Doc raised his eyes to where Oak Skin had dismounted and now stood on the opposite side of the travois, his rifle in his hands. “Has he made water? Pissed? Was it black? Bloody?”
“His water is good.”
“Do you have a name?” Doc asked as he dripped ether onto a rag. He carefully
shifted, holding the rag below the man’s nose. Taking up the wounded warrior’s wrist he could feel the pulse.
“Vehoc.” Oak Skin replied in Cheyenne, then he added, “It means Little White Man. My father called me Billy Hawkins. I do not like that name.”
“Vehoc,” Doc repeated as he sponged away new blood, noting it contained small bits of necrotic liver. “Who is the man I’m working on?”
“In white tongue, he is Red Legs.” Vehoc pointed to the leader, now watching from his horse. “He is Honi’a’haka, the Little Wolf. His wife and children were at Sand Creek. Only when the last white man is dead will he rest.”
Doc shot Little Wolf a quick glance. “Does he know about your father? I mean about him being white and all?”
Vehoc smiled grimly. “I am Tsi’tsi’ta, Cheyenne.” He pointed to puckered scars on his chest. “I have given my soul to my people.”
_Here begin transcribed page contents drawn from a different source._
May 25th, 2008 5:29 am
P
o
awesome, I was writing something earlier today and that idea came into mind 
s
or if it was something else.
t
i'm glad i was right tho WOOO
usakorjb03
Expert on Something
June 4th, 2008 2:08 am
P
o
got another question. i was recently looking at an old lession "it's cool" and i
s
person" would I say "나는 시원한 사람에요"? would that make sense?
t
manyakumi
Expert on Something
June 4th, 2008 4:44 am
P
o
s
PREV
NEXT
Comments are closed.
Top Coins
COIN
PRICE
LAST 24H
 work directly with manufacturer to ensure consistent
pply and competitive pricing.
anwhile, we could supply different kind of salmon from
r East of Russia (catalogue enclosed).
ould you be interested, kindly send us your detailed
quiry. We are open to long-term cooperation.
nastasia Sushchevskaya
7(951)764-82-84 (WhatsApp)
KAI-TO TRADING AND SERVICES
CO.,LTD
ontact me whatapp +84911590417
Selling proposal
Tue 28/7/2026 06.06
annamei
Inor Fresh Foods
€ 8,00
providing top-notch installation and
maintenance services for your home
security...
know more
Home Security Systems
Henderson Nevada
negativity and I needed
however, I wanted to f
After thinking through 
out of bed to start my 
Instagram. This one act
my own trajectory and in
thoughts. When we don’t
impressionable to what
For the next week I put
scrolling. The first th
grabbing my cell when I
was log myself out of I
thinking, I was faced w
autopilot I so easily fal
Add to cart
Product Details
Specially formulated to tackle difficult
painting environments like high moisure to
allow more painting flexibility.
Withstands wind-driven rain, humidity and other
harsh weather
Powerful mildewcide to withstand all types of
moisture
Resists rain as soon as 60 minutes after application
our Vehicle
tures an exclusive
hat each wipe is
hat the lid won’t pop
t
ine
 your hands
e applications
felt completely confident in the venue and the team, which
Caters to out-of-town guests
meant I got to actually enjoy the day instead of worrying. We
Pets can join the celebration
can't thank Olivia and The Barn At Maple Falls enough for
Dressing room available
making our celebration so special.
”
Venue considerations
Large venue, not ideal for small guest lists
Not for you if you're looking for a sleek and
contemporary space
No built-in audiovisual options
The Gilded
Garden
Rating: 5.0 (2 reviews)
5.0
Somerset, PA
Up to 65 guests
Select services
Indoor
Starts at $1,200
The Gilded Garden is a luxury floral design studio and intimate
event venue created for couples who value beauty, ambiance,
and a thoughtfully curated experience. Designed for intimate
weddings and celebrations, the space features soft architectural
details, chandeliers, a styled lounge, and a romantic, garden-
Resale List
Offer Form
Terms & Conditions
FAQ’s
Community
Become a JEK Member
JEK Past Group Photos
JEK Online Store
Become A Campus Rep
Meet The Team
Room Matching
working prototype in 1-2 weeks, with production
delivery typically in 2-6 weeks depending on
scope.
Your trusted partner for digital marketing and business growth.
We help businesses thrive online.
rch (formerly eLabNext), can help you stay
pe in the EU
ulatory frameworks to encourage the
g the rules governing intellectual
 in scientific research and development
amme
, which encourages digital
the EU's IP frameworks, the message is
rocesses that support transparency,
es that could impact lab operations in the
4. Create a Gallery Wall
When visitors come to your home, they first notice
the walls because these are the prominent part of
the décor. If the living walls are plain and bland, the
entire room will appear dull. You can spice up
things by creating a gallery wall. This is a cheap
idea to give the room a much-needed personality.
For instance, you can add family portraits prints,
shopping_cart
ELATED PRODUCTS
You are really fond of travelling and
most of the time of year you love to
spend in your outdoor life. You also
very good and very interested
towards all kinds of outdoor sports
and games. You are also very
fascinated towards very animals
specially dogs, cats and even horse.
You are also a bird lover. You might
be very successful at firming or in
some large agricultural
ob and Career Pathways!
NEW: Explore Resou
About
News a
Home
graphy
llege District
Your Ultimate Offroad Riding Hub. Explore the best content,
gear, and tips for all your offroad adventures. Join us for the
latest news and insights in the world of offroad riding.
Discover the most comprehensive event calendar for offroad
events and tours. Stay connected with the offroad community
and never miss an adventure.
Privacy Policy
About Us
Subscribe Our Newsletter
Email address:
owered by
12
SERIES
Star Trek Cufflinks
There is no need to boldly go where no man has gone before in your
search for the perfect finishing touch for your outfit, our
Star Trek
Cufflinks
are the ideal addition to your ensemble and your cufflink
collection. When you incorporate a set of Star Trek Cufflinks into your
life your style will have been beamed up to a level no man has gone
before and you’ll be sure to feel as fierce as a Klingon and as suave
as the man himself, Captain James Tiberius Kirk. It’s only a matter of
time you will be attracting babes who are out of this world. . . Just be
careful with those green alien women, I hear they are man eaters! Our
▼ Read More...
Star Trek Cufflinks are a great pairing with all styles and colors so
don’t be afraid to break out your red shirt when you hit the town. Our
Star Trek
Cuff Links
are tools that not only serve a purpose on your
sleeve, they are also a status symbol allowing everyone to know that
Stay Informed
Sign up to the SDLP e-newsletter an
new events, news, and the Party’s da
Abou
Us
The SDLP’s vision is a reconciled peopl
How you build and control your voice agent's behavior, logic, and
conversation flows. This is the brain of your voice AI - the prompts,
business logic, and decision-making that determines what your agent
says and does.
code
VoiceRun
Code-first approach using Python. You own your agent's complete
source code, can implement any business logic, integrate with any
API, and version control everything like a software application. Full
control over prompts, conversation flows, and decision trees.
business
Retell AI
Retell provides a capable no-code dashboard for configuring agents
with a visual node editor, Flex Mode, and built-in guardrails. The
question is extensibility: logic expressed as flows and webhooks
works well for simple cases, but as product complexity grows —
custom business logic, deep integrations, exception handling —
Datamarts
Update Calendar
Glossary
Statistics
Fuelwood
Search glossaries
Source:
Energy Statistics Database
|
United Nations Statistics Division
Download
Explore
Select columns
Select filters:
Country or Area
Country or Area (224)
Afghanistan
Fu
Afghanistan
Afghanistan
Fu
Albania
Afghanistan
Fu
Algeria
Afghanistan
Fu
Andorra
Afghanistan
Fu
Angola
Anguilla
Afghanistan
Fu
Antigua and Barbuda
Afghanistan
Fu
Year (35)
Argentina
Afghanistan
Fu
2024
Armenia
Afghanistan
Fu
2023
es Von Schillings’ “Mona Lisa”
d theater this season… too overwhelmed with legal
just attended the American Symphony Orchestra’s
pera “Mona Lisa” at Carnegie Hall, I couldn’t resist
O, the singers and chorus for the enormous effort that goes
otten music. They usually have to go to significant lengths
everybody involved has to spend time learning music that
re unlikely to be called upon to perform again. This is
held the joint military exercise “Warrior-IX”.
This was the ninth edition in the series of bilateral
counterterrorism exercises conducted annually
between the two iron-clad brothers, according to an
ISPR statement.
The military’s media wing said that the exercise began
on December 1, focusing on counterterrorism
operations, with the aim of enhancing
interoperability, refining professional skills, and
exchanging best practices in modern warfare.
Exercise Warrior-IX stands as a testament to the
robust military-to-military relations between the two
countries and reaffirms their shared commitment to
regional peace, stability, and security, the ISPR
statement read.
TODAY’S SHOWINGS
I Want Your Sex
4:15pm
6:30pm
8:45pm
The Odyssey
Doc turned away to cough, then picked up his scalpel, saying, “I’m going to open the wound a little so that I can remove the clotted blood and dead tissue. I have to do this carefully, so please have someone hold the horse. The animal must not move while I am inside, do you understand?”
Vehoc barked orders. Another of the warriors dismounted, taking up the horse’s lead rope and speaking soothingly to it. He looked in every direction except toward Butler, who was talking to Private Vail about the way the Cheyenne were dressed.
Doc began to carefully clean the clotted and dead tissue from below the diaphragm. With the slant of the sun, he wished for better light.
“Your brother is a powerful man. Our word for him is hohnokha,” Vehoc said cautiously. “You must be honored to travel with him.”
“Sometimes it’s scary.”
Vehoc grunted in what Doc took to be Cheyenne understanding. “Then you are a very wise man. I would not have the courage, even if he were my brother.” He paused. “These spirits he sees, are they good or bad?”
“A little of both, I suspect.”
“Are they in his head … how do you say, because they want to be?”
Doc sighed. “Maybe you’d better ask him.”
Vehoc pursed his lips, hesitated, and said, “Do you think I’m a fool? What if he takes control of my spirit, as well? Does he say what these spirits of the dead want?”